##### Supplied information #####

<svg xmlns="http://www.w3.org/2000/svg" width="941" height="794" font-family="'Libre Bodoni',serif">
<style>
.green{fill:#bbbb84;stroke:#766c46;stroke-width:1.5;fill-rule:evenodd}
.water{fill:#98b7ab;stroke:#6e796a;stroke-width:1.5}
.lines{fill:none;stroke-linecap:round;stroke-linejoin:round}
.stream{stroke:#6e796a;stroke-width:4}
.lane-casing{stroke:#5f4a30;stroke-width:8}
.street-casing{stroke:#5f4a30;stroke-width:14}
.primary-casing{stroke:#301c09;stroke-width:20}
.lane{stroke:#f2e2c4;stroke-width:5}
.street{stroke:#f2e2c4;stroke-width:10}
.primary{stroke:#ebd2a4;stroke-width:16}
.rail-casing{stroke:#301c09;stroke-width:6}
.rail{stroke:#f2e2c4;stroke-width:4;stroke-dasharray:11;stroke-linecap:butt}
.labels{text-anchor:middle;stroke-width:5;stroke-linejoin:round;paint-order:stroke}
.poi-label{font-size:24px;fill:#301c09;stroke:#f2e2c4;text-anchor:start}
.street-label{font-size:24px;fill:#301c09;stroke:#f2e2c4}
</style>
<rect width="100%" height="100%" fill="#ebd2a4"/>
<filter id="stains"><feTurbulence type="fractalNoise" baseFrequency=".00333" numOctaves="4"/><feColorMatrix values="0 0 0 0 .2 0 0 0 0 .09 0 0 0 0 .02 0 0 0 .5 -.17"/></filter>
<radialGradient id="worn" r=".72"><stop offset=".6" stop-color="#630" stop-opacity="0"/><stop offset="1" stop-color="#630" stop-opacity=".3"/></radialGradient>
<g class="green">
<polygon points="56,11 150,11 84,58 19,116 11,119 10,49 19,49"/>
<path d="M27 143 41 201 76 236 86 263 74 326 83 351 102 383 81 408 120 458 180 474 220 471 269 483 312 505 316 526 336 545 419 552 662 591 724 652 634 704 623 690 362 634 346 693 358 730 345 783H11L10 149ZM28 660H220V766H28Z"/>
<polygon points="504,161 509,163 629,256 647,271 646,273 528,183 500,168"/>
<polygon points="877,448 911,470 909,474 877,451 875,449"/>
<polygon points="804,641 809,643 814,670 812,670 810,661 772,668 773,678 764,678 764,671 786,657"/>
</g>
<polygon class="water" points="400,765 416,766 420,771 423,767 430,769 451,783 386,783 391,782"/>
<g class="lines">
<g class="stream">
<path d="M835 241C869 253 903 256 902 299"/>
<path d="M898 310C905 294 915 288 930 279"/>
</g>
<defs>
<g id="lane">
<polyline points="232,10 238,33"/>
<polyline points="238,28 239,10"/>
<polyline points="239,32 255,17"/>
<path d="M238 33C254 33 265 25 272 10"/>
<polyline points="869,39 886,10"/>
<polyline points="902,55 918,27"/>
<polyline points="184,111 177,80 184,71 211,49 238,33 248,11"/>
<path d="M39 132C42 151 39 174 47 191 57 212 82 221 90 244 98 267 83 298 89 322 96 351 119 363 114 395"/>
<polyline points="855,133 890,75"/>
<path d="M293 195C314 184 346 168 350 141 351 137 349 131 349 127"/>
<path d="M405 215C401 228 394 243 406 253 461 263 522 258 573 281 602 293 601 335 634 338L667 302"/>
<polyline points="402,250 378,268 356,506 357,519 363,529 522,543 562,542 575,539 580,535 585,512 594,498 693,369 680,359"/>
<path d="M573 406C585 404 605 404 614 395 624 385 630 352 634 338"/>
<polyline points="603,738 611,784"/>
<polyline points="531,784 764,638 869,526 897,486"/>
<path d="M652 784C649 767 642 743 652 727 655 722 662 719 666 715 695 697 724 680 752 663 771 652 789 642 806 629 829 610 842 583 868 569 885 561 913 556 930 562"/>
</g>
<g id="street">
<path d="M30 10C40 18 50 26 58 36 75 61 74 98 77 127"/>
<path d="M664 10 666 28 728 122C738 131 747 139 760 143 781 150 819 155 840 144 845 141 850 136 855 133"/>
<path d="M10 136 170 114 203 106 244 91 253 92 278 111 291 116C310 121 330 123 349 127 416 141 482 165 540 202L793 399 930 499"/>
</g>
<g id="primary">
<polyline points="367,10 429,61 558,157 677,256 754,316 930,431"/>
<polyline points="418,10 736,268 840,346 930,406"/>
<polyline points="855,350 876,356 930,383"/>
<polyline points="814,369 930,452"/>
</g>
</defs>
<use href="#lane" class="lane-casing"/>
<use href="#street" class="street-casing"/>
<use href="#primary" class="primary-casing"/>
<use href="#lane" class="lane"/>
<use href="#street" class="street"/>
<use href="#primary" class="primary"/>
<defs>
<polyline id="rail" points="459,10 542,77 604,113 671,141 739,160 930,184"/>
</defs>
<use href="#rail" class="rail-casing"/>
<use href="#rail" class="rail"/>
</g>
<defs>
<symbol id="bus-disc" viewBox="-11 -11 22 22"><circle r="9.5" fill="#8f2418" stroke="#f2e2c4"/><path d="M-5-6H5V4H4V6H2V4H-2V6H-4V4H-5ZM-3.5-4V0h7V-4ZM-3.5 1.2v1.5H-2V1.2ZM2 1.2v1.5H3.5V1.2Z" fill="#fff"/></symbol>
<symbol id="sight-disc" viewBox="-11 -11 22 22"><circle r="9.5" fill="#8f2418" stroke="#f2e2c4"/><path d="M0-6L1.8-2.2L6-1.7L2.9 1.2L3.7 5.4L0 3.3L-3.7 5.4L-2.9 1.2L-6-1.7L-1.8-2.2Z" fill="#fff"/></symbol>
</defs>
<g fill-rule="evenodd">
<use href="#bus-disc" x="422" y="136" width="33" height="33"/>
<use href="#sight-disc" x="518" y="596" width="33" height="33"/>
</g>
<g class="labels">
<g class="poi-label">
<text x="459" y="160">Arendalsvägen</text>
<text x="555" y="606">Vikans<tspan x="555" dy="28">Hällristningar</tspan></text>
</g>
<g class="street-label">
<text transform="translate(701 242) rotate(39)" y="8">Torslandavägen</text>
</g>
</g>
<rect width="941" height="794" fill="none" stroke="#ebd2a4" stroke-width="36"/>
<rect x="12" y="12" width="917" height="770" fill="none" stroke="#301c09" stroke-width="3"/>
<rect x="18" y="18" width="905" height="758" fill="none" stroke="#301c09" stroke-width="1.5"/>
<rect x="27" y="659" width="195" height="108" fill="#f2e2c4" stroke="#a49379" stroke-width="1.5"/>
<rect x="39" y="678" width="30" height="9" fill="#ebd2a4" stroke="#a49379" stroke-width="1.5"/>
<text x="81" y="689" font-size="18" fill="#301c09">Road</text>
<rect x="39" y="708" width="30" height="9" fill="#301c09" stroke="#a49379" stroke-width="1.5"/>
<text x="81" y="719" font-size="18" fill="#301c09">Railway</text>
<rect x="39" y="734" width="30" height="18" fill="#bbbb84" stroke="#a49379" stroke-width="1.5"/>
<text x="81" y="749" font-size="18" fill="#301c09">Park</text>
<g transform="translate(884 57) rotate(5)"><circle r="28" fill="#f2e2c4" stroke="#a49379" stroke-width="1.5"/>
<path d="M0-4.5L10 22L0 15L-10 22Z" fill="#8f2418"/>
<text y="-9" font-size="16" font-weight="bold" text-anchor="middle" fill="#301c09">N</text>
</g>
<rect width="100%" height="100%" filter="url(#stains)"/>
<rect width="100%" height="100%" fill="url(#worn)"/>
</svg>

#####

▸ **Assignment**: Which lines of the records contain "worn"? Show each of them.

▸ **Answer for the task**:
<radialGradient id="worn" r=".72"><stop offset=".6" stop-color="#630" stop-opacity="0"/><stop offset="1" stop-color="#630" stop-opacity=".3"/></radialGradient>
<rect width="100%" height="100%" fill="url(#worn)"/>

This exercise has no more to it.